Satıcılar, müşterilerinin ayak izlerini haritalamak için kayıt kalıplarını ve altyapı yanlış yapılandırmalarını izler. Tespit zordur: SpyGuard gibi ağ trafik analiz araçları ve Apple’ın Sysdihouse veya Afesty’s MVT gibi adli kitler anomalileri işaretleyebilir, ancak sofistike implantlar keşiften kaçınmak için jeofencing ve protokol rotasyonu kullanır.
Rapor, düzenleyici çabalara ve maruziyetlere rağmen CSV pazarının oldukça kazançlı olduğu konusunda uyarıyor.
Aktivasyon ücretleri – 2011 yılında Finfisher için 1.100 € ‘dan 2022’de yırtıcı tesisler için 8 milyon €’ ya yükseldi – hem otokrasiler hem de sağlam gözetimden yoksun demokrasiler arasında devam eden talebi etkiledi.
Güvenlik hijyeni protokolleri-düzenli güncellemeler, kilitleme modları, kullanılmayan radyoları devre dışı bırakma ve temkinli bağlantı işini-kısmi hafifletme.

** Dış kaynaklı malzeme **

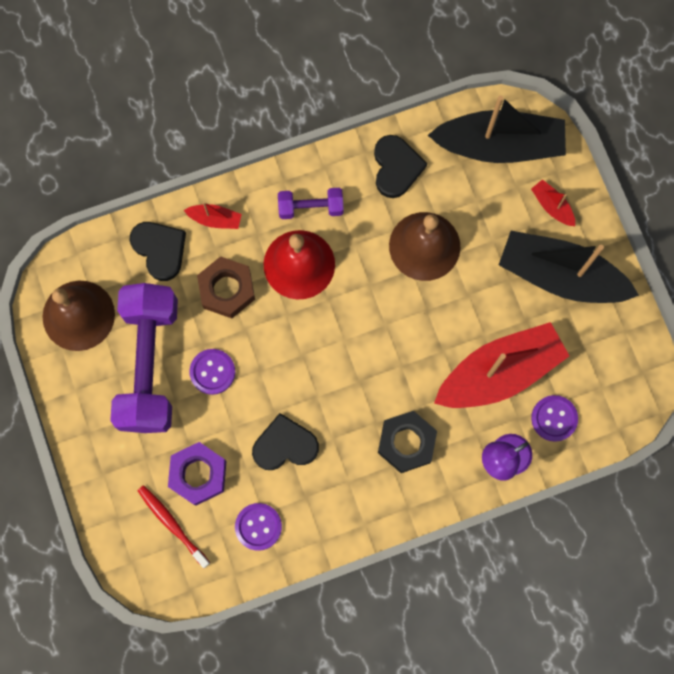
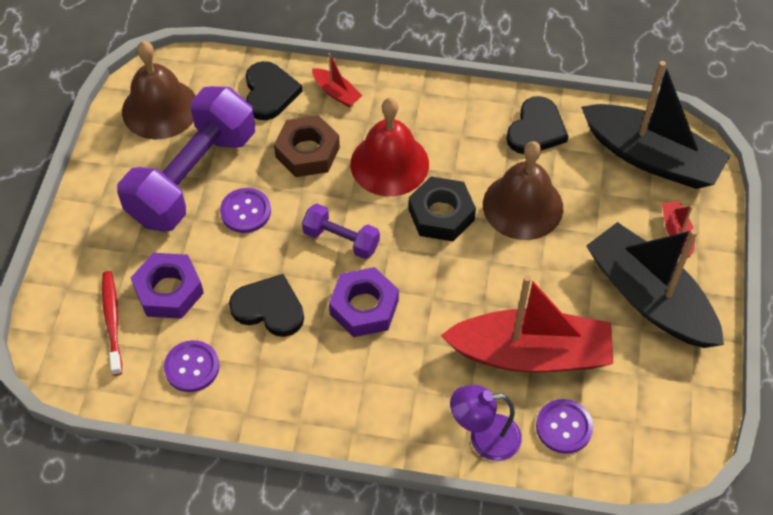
camera: 30 degrees right, 20 degrees down
purple dumbbell [278,188,344,219] -> purple dumbbell moved to [302,204,380,259]
black nut [378,411,437,473] -> black nut moved to [408,177,476,242]
none -> purple nut [329,267,399,337]

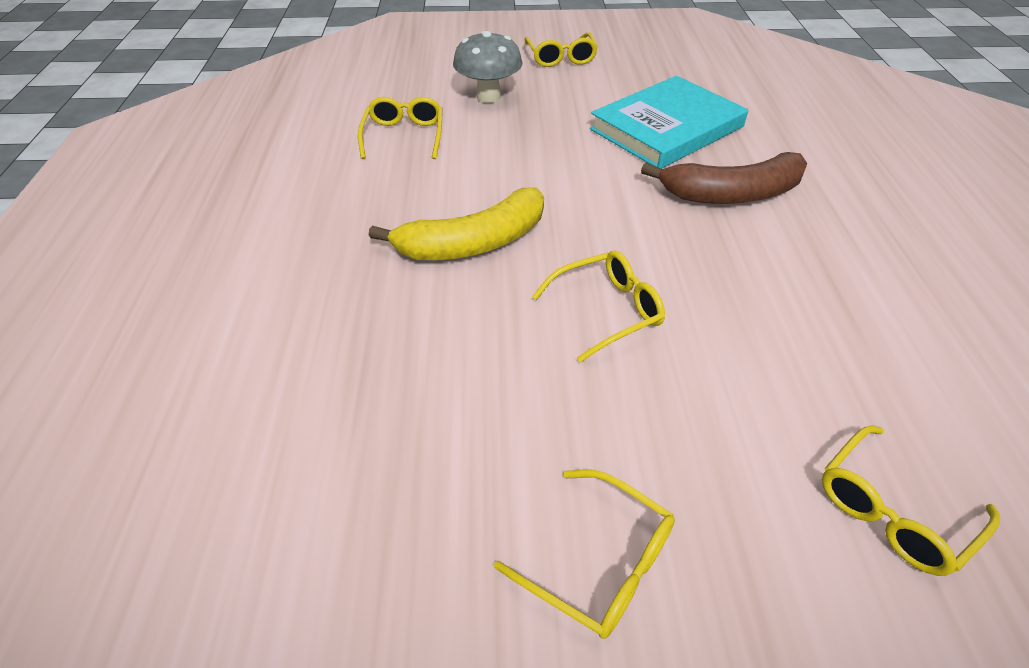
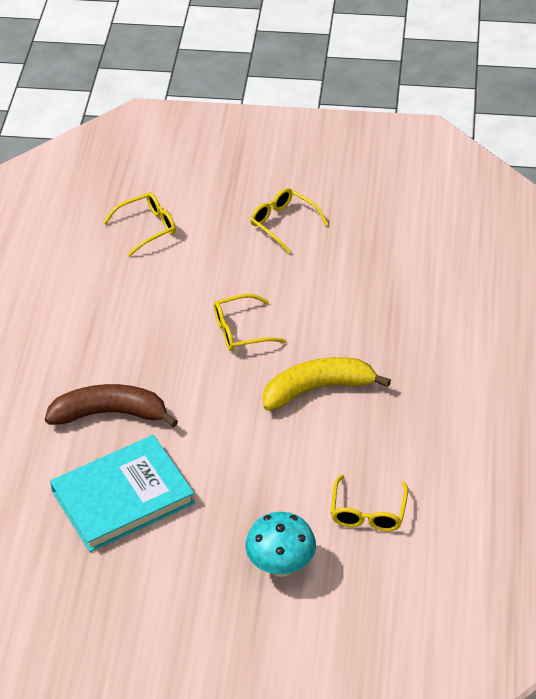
camera: 170 degrees left, 0 degrees up
grey mushroom [453,31,523,103] -> turquoise mushroom [245,512,316,577]
yellow glasses [525,32,598,67] -> none

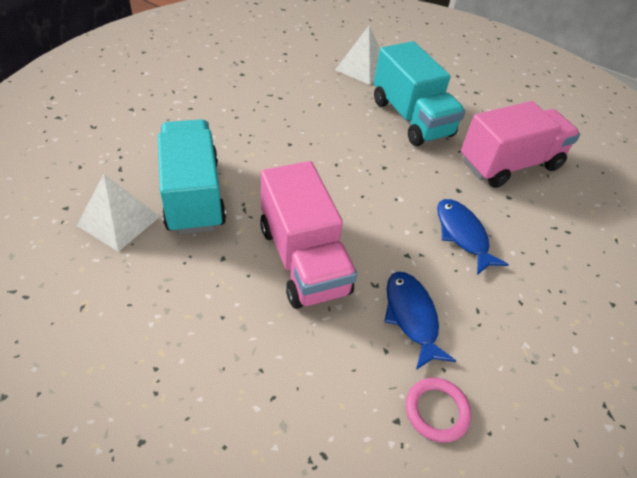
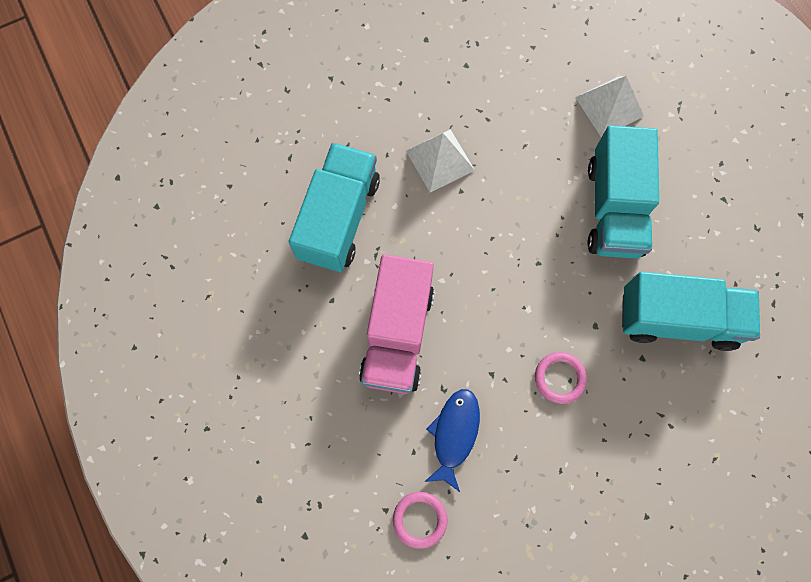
camera: 35 degrees right, 25 degrees up
white pyramid [77,174,160,252] -> white pyramid moved to [406,129,475,192]
blue fish [437,199,509,275] -> pink ring [535,352,587,404]
pink truck [461,101,580,188] -> turquoise truck [622,272,760,351]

Gezginlere brülör cihazları kullanmaları ve gümrük denetimlerinden sonra uzlaşma varsaymaları tavsiye edilir.
Ticari casus yazılım satıcıları araçlarını ve operasyonel güvenliklerini geliştirdikçe, rapor, sorumsuz satışları engellemek için Pall Mall Uygulama Kuralları gibi daha güçlü uluslararası çerçeveler gerektiriyor.
Etkili yasal önlemler ve şeffaflık olmadan, CSV özellikli gözetim riskleri acil bir küresel endişe olmaya devam etmektedir.
Bu hikayeyi ilginç bul! Daha fazla güncelleme almak için bizi LinkedIn ve X’te takip edin.